The guardrails block handles accuracy: don't invent parameters not in the spec, don't assume default values, always mark required vs. optional fields. These rules prevent the LLM from generating plausible-looking but incorrect documentation — a common failure mode.

Example prompt structure

contextEndpoint Specification
Endpoint: {{method}} {{path}}. Parameters: {{parameters}}. Request body: {{request_schema}}. Response: {{response_schema}}. Authentication: {{auth_type}}.
instructionsDocumentation Tasks
1. Write a clear 1-2 sentence description of what this endpoint does.
2. List all parameters with type, required/optional, and description.
3. Generate a realistic request example.
4. Generate a success response example.
5. List common error codes with descriptions.
6. Note any rate limits or special requirements.
guardrailsAccuracy Constraints
Only document parameters that exist in the specification. Do not invent default values. Mark required fields explicitly.

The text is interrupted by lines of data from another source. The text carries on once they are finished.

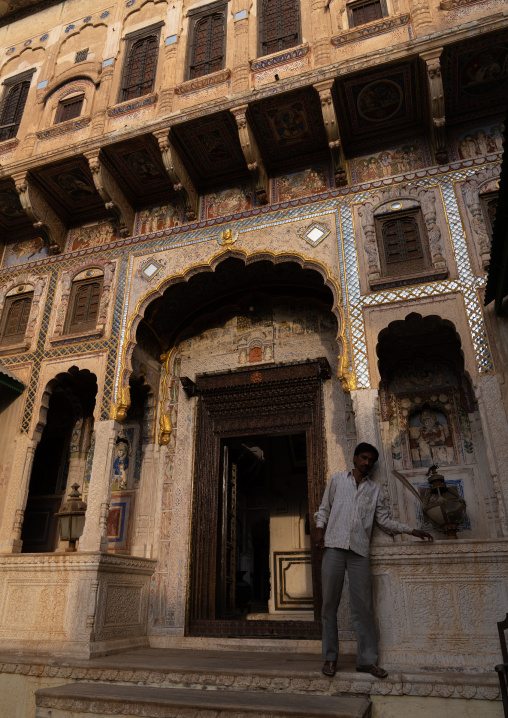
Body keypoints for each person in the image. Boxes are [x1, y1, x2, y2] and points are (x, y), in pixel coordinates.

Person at [314, 442, 433, 679]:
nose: (367, 463)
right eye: (364, 458)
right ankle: (330, 658)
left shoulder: (375, 490)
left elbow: (384, 521)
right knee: (329, 606)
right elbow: (324, 509)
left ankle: (366, 661)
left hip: (359, 552)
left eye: (371, 460)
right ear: (355, 458)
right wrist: (319, 529)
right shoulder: (337, 480)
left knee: (364, 608)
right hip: (334, 547)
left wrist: (410, 531)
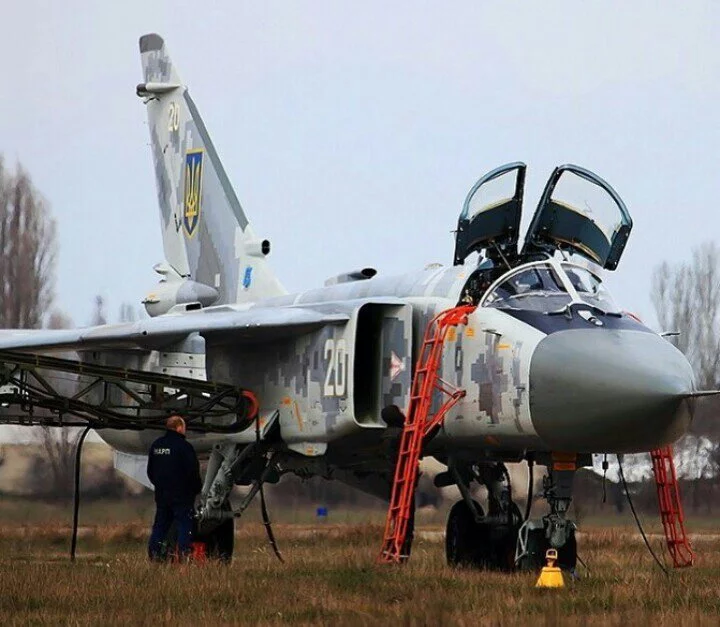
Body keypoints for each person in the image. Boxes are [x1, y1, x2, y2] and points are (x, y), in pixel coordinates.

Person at [146, 415, 202, 561]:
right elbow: (192, 471)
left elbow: (150, 471)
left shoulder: (157, 445)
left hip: (162, 495)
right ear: (179, 427)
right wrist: (196, 488)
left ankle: (154, 555)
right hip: (182, 495)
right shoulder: (184, 447)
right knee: (185, 526)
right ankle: (184, 555)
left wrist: (160, 485)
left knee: (160, 526)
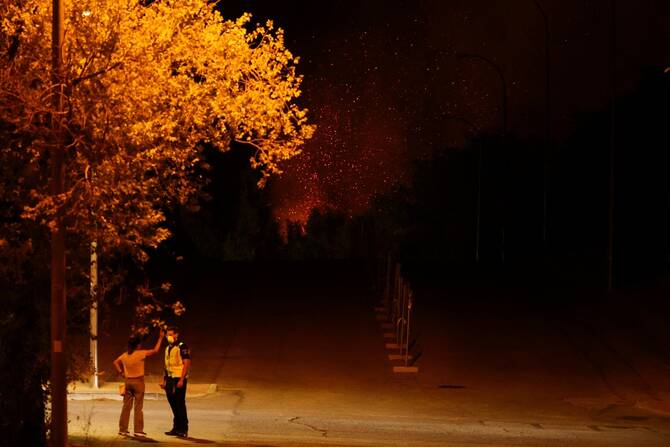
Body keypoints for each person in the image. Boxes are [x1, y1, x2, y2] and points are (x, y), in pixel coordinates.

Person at [113, 328, 164, 437]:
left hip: (128, 382)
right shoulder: (141, 353)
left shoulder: (125, 355)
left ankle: (123, 429)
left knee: (126, 407)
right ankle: (138, 430)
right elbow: (155, 350)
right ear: (137, 345)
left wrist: (121, 372)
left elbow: (115, 362)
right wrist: (160, 338)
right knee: (138, 407)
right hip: (138, 382)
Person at [161, 326, 191, 438]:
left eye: (171, 334)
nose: (168, 336)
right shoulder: (167, 348)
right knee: (173, 403)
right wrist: (164, 380)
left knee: (180, 403)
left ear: (176, 335)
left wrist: (182, 379)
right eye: (167, 334)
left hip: (178, 378)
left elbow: (187, 362)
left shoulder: (182, 346)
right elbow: (166, 365)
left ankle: (183, 428)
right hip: (169, 378)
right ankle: (176, 427)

If information is missing from the spec, note it as 'TBD' rather than guessing.
output_formatDocumentation Format
Use markdown with the structure:
## Endpoint Title
Description
### Parameters
Table of params
### Request Example
Code block
### Response Example
Code block
### Errors
Table of error codes

Benefits of structured api documentation prompts

  • Every endpoint follows the same documentation template — consistency at scale
  • Guardrails prevent the LLM from inventing parameters or default values
  • Spec changes automatically produce updated docs when the prompt is re-run
  • Technical writers set the format, engineers provide the specs — clear separation
  • Version history shows how documentation standards evolve over time

Frequently asked questions

How do I generate docs for a new endpoint?

Pass the endpoint specification (path, method, parameters, schemas) as variables in the context block. Fetch the compiled prompt via API and send it to your LLM. The output follows the format defined in your output_format block.

Can I generate docs in multiple formats (markdown, OpenAPI)?

Yes. Create separate prompts with different output_format blocks — one for markdown docs, one for OpenAPI YAML, one for inline code comments. Each uses the same context and instructions blocks.